Each module defines its own `Chunk` / `ChunkData` structs. In `v2016` and `v2020`:
- `Chunk` — returned by `FastCDC` iterator; contains `hash: u64`, `offset: usize`, `length: usize`
- `ChunkData` — returned by `StreamCDC` / `AsyncStreamCDC`; adds `data: Vec<u8>` and uses `offset: u64`

### Gear tables

The GEAR hash tables in `v2016` and `v2020` are identical 256-entry `[u64; 256]` arrays computed from MD5 digests of byte values 0–255. The `v2020` module also maintains a left-shifted twin (`GEAR_LS`) for the "rolling two bytes" optimization. The `examples/table64.rs` and `examples/table64ls.rs` programs regenerate these tables.

### Normalization

`v2016` and `v2020` expose a `Normalization` enum (Level0–Level3). Level1 is the default. Higher levels produce chunks closer to the target average size by using different mask bit widths (`mask_s` for the first half, `mask_l` for the second half). The mask values come from the `MASKS` constant array indexed by `avg_size.ilog2() ± normalization_bits`.

### Seeding

`v2020` supports an optional `seed: u64` via `with_level_and_seed`. A non-zero seed is XOR'd into the GEAR and GEAR_LS tables to shift chunk boundaries, useful for preventing deduplication inference attacks.
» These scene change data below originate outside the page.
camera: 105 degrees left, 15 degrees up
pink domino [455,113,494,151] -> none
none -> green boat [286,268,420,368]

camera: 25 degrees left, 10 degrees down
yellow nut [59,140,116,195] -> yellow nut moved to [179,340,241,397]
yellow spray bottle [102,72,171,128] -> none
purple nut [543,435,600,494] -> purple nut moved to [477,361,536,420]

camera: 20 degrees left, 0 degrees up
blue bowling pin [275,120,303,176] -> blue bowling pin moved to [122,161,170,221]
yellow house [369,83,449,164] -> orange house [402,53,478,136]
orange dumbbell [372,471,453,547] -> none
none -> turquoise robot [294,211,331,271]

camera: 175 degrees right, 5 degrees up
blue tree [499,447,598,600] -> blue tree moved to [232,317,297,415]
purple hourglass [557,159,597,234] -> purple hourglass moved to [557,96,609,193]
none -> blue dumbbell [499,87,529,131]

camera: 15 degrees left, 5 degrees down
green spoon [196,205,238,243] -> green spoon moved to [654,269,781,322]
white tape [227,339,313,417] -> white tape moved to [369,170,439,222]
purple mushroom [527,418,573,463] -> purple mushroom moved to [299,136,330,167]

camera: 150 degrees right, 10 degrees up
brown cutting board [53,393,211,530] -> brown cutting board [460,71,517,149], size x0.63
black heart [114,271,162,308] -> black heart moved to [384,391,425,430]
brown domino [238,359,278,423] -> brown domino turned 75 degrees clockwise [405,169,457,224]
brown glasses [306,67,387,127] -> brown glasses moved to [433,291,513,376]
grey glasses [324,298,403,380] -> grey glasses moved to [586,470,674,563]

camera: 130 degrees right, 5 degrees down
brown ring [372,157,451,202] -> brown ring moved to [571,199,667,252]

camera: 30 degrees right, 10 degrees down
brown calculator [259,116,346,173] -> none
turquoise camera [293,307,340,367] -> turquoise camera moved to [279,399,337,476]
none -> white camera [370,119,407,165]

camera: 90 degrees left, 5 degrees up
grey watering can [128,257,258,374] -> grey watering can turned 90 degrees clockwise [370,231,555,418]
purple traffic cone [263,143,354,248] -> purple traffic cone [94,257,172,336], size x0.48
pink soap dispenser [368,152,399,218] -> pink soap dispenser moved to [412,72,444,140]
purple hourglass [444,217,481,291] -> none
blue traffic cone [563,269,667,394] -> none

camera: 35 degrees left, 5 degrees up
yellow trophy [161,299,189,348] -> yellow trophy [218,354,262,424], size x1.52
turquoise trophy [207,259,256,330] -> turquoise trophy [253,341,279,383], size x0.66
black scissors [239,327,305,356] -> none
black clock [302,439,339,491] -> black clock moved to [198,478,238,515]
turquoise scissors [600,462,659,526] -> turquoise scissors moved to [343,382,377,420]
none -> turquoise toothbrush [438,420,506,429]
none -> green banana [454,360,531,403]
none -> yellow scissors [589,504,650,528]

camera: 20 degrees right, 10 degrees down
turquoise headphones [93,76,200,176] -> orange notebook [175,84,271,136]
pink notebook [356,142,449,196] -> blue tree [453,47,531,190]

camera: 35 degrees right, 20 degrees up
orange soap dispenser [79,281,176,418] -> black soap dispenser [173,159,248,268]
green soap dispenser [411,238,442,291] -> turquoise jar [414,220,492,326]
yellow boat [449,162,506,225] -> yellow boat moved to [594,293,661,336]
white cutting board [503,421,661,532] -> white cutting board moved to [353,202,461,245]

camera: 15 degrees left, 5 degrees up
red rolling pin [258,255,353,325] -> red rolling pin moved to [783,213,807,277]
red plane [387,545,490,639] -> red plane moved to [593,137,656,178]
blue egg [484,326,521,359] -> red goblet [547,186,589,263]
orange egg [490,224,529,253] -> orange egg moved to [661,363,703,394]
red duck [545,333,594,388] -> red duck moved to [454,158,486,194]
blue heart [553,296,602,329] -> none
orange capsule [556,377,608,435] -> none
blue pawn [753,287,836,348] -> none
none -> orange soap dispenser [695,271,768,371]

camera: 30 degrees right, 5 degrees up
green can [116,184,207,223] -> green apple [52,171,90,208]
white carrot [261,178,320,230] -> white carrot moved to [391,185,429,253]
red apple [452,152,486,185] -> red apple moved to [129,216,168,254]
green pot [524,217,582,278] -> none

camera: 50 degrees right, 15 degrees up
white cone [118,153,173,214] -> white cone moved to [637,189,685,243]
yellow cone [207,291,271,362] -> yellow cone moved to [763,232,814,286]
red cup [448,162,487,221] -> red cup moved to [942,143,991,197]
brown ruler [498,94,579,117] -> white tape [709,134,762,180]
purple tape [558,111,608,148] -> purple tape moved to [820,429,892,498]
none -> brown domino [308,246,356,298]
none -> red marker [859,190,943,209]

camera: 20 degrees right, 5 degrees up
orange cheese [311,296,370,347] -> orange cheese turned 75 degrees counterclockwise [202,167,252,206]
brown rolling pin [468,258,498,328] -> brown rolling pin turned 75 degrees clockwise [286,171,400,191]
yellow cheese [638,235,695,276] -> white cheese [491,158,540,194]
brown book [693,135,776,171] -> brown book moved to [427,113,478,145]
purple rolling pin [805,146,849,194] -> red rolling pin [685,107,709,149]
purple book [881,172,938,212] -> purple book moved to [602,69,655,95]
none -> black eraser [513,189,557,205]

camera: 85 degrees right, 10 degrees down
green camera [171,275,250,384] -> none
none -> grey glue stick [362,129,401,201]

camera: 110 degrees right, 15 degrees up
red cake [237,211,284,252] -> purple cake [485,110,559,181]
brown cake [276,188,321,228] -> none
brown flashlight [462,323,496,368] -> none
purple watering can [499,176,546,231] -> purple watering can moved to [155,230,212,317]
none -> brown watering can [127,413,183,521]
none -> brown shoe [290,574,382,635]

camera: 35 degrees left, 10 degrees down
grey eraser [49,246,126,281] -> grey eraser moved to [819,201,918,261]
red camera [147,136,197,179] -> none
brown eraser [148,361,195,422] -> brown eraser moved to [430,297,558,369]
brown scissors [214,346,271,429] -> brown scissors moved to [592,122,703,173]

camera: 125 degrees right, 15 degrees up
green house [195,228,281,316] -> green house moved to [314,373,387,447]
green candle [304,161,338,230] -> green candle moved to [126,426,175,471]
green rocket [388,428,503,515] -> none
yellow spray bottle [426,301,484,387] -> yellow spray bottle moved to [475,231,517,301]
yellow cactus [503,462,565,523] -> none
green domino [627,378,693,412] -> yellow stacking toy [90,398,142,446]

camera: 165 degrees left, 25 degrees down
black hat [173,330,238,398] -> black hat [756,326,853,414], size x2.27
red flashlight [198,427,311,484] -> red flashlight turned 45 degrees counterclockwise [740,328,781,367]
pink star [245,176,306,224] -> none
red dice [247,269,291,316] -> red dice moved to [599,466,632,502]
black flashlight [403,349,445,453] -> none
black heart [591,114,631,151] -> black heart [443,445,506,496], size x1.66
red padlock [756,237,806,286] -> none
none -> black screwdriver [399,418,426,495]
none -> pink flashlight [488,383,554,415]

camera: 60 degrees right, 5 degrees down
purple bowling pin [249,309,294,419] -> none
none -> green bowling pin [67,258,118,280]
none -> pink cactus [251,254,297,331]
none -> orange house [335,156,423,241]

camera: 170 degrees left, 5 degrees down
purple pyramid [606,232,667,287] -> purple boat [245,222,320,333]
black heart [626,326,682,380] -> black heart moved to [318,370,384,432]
Zero seed borrows the static tables without allocation.

### Feature flags

- `tokio` — enables `AsyncStreamCDC` backed by `tokio::io::AsyncRead`
- `futures` — enables `AsyncStreamCDC` backed by `futures::io::AsyncRead`

The two async features are mutually exclusive in the conditional compilation guards (`#[cfg(all(feature = "tokio", not(feature = "futures")))]`).

### Test fixture

All tests use `test/fixtures/SekienAkashita.jpg`. The expected chunk hashes and lengths are hardcoded in tests — any algorithm change that alters cut points will break these tests by design, as deterministic output is a core guarantee of the crate.